■ **TEXTO**:

'''

O Tribunal de Contas da União (TCU) identificou uma série de irregularidades nas contas do governo do presidente Luiz Inácio Lula da Silva (PT) referentes ao ano de 2025. O uso de estatais e de fundos públicos para facilitar despesas e burlar os limites orçamentários motivou uma ressalva nas contas, que será analisada pelo TCU.
Ressalvas e alertas
Ainda que a prestação de contas do governo de Lula deva ser aprovada, a ressalva do TCU sinaliza a presença de irregularidades que precisam ser corrigidas. Esse aviso funcionará como um alerta para a gestão, que terá que prestar contas ao tribunal nos próximos anos, e a reincidência dessas práticas pode resultar em responsabilização dos envolvidos.
Histórico de contas presidenciais
Desde o ano 2000, o TCU tem recomendado a aprovação das contas presidenciais com ressalvas, sendo que o último presidente a obter aprovação sem restrições foi Fernando Henrique Cardoso, em 1999. As gestões anteriores de Dilma Rousseff enfrentaram rejeições em 2014 e 2015. A decisão do tribunal serve de base para o Congresso Nacional, que terá a palavra final na aprovação das contas.
Irregularidades adicionais
Além das manobras orçamentárias, o TCU também levantou preocupações sobre a concessão de garantias para empréstimos dos Correios sem a análise adequada de riscos, a superestimação das receitas no Orçamento de 2025 em R$ 60 bilhões e a concessão de novos benefícios tributários sem seguir as regras legais vigentes.

'''

■ **DADOS FORNECIDOS**:
'''

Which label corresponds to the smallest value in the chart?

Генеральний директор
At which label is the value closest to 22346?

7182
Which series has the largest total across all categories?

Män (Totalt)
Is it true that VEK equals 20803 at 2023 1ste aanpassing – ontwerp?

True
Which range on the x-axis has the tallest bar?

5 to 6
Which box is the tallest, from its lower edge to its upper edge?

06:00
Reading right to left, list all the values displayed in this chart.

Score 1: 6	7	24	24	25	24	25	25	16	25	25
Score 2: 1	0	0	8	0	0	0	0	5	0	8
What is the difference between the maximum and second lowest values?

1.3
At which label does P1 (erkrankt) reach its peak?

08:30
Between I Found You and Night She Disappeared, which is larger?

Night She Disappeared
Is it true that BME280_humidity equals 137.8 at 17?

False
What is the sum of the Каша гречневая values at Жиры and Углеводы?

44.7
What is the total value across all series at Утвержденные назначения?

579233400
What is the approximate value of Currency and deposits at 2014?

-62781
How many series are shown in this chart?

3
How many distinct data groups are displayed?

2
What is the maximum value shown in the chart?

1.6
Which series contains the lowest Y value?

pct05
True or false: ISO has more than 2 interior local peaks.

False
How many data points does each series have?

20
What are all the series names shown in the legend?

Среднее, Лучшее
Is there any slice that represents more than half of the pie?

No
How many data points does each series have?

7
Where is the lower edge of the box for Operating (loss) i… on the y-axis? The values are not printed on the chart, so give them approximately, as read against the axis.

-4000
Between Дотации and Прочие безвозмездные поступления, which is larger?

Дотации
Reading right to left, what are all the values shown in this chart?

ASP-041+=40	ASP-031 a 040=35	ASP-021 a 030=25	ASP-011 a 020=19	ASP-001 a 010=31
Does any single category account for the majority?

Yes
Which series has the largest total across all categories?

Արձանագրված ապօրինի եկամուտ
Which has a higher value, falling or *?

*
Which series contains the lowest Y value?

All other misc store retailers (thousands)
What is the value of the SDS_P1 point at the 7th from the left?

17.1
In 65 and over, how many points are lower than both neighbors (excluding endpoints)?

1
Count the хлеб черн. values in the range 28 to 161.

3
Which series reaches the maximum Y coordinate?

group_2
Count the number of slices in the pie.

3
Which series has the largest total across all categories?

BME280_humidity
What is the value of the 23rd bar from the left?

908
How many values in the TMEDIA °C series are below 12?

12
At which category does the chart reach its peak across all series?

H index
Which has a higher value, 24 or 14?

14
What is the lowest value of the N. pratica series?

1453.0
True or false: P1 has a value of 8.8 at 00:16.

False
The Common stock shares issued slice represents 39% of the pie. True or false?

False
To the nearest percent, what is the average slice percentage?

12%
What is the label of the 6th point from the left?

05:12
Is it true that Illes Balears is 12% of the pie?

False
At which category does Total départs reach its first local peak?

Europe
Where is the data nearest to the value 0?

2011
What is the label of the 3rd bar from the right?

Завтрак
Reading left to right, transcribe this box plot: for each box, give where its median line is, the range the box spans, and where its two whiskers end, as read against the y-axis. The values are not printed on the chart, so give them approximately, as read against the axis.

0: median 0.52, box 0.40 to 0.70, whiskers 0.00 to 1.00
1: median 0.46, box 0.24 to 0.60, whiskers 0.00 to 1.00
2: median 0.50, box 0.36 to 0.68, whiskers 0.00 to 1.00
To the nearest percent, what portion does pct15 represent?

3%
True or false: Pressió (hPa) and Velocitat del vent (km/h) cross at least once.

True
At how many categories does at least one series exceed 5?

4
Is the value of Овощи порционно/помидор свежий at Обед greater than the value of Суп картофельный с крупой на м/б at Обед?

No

'''

■ **PARA RESOLVER**:
1. Diga se cada afirmação concorda com o texto sobre as contas do governo de 2025, respondendo sim ou não e citando literalmente as palavras decisivas: (a) o último presidente a ter as contas aprovadas sem restrições foi Fernando Henrique Cardoso, em 1999; (b) a palavra final sobre a aprovação das contas cabe ao TCU; (c) o TCU apontou que as receitas do Orçamento de 2025 foram superestimadas em R$ 60 bilhões.
2. Segundo o texto sobre as contas do governo de 2025, em que anos as gestões de Dilma Rousseff tiveram as contas rejeitadas?
3. Escreva a continuação do texto sobre as contas do governo de 2025 a partir da última frase apresentada.

■ **EXERCÍCIOS RESOLVIDOS**:
1.
(a) Sim: "o último presidente a obter aprovação sem restrições foi Fernando Henrique Cardoso, em 1999".
(b) Não: "o Congresso Nacional, que terá a palavra final na aprovação das contas".
(c) Sim: "a superestimação das receitas no Orçamento de 2025 em R$ 60 bilhões".

2. Em 2014 e 2015.

3.
Críticas à gestão fiscal
A corte de contas, sob a relatoria do ministro Benjamin Zymler, tem se mostrado crítica em relação à gestão fiscal do governo Lula. O novo presidente do TCU, Jorge Oliveira, que assumirá em dezembro de 2026, é aguardado com expectativa quanto ao seu voto, visto que poderá influenciar o tom da corte, especialmente se Lula for reeleito.
Preocupações com estatais e fundos
Entre as estatais alvo de críticas está a PPSA, responsável pela comercialização do petróleo do pré-sal. O TCU considera que uma nova lei que permite à empresa deduzir despesas operacionais dos valores repassados à União é uma manobra ilegal para evitar a fiscalização orçamentária. O uso de fundos, como o Fipem e o Firece, também levanta preocupações pela falta de transparência na aplicação dos recursos.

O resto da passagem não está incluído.